Bu açıklamada yer alan “kurallara uygun olarak” şartı, liyakat ve ehliyet kuralını da içermektedir; yani, çizmeden yukarı çıkılmayacak.
İlahiyat mezunları her şeyden anlıyor ya sayın Karaman. Yoksa mühendislerin dahi başına müdür, genel müdür, daire başkanı vb olarak atanmazlardı değil mi? Bunu gören vatandaş da "ben de her
şeyden anlarım" diyorsa kızacak bir şey yok. Liyakatı darağacında asanlara kızmanız daha mantıklı olacaktır.

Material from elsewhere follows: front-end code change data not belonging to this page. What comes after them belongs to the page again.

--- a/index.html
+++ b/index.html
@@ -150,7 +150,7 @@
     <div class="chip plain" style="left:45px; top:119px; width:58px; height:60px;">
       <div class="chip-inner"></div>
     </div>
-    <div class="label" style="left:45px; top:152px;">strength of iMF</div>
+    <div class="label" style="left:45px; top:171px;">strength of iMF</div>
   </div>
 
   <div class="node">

Anladık sen Din âlimisin, daha yakın zamanda yolsuzluk hırsızlık değil diyerek bu ahlaksızlığı hafifleten sen değil misin?

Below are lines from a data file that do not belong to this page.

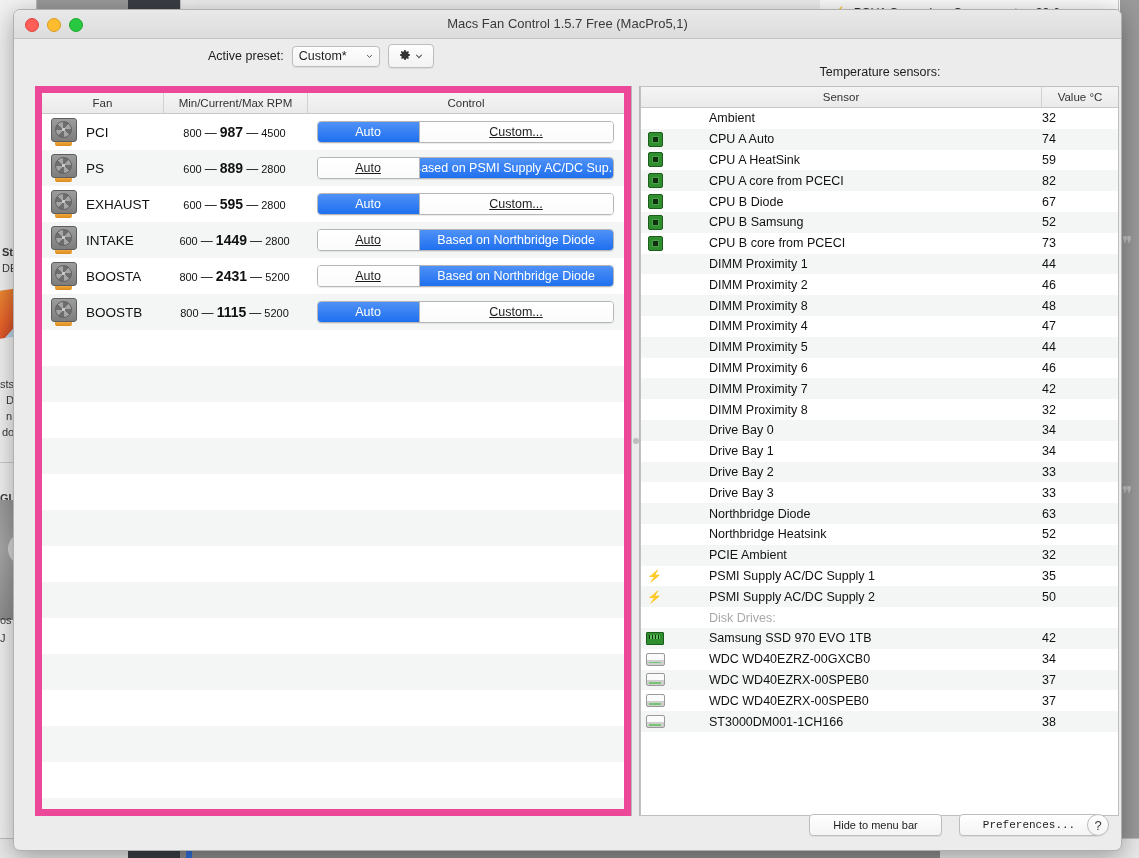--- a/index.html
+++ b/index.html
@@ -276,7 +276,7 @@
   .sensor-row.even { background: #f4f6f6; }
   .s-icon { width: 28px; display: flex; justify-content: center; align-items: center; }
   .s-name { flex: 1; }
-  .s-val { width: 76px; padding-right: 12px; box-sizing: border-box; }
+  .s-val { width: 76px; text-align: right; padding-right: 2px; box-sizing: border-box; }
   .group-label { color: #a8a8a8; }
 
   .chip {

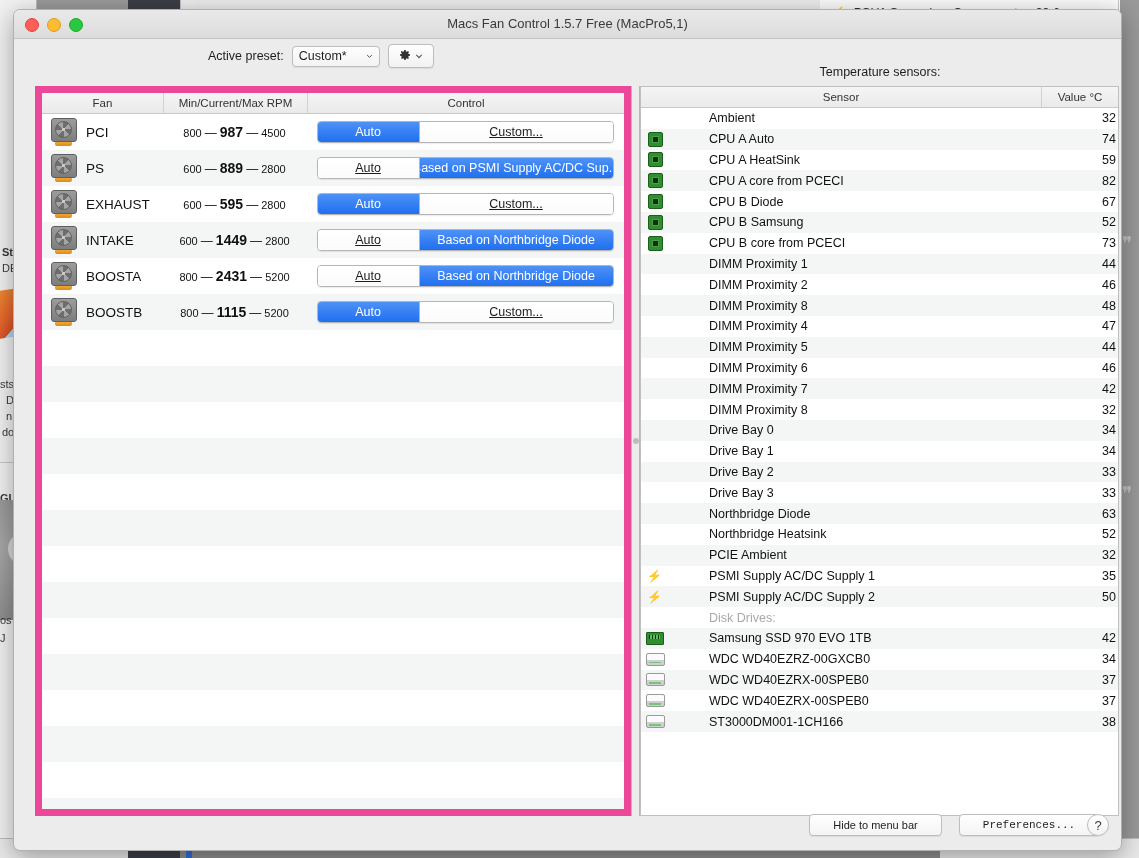--- a/index.html
+++ b/index.html
@@ -319,7 +319,7 @@
     box-sizing: border-box;
   }
   .btn-hide { left: 795px; top: 8px; width: 133px; }
-  .btn-prefs { left: 945px; top: 8px; width: 140px; font-family: Liberation Mono, monospace; }
+  .btn-prefs { left: 945px; top: 8px; width: 140px; }
   .btn-help {
     left: 1073px; top: 8px; width: 22px; height: 22px; border-radius: 50%;
     font-size: 13px; color: #3a3a3a;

Ayrıca bunca hukuksuzluk, zulüm ve haksızlıklar yaşanırken sen Bir İslam âlimi olarak nerdesin...
Ben ekonomistim
Ya bu mühendislerdeki hava hiç kimsede yok. Programcı tekniker olarak göreve başlarlar sonra mühendislik tamamlarlar. Sanırsın ki tüm mühendisler Selçuk Bayraktar ayarında. Elini sallasan yer gök mühendis. Adamın ne zoruna gitmiş ama :) hahahaa
Gördü peşin parayı nasılda gülüyor Hayro Dayı.
Biz kalkıp âlimleri bile bu kadar kolay eleştirebiliyorsak ilim sahibi olmadan, yaşımıza bakmadan hocanın yazdıkları dogru demektir.
Pekii, çok sayın hocamızın yakın geçmişteki "... zarar verecekse caizdir diyemem." fetvasını, "kurtlu bulgur-Dimyat pirinci" açıklamasını ne yapacağız?
Hakan rumuzlu kişiye:
Keşke bir de "da"ların nerede ayrı, nerede bitişiknyazılacağını öğrenebilseydin...
En temel ve basit imlâ kuralından bîhaber mmühendis...
Veyl sana tiploma(!) veren fakülteye!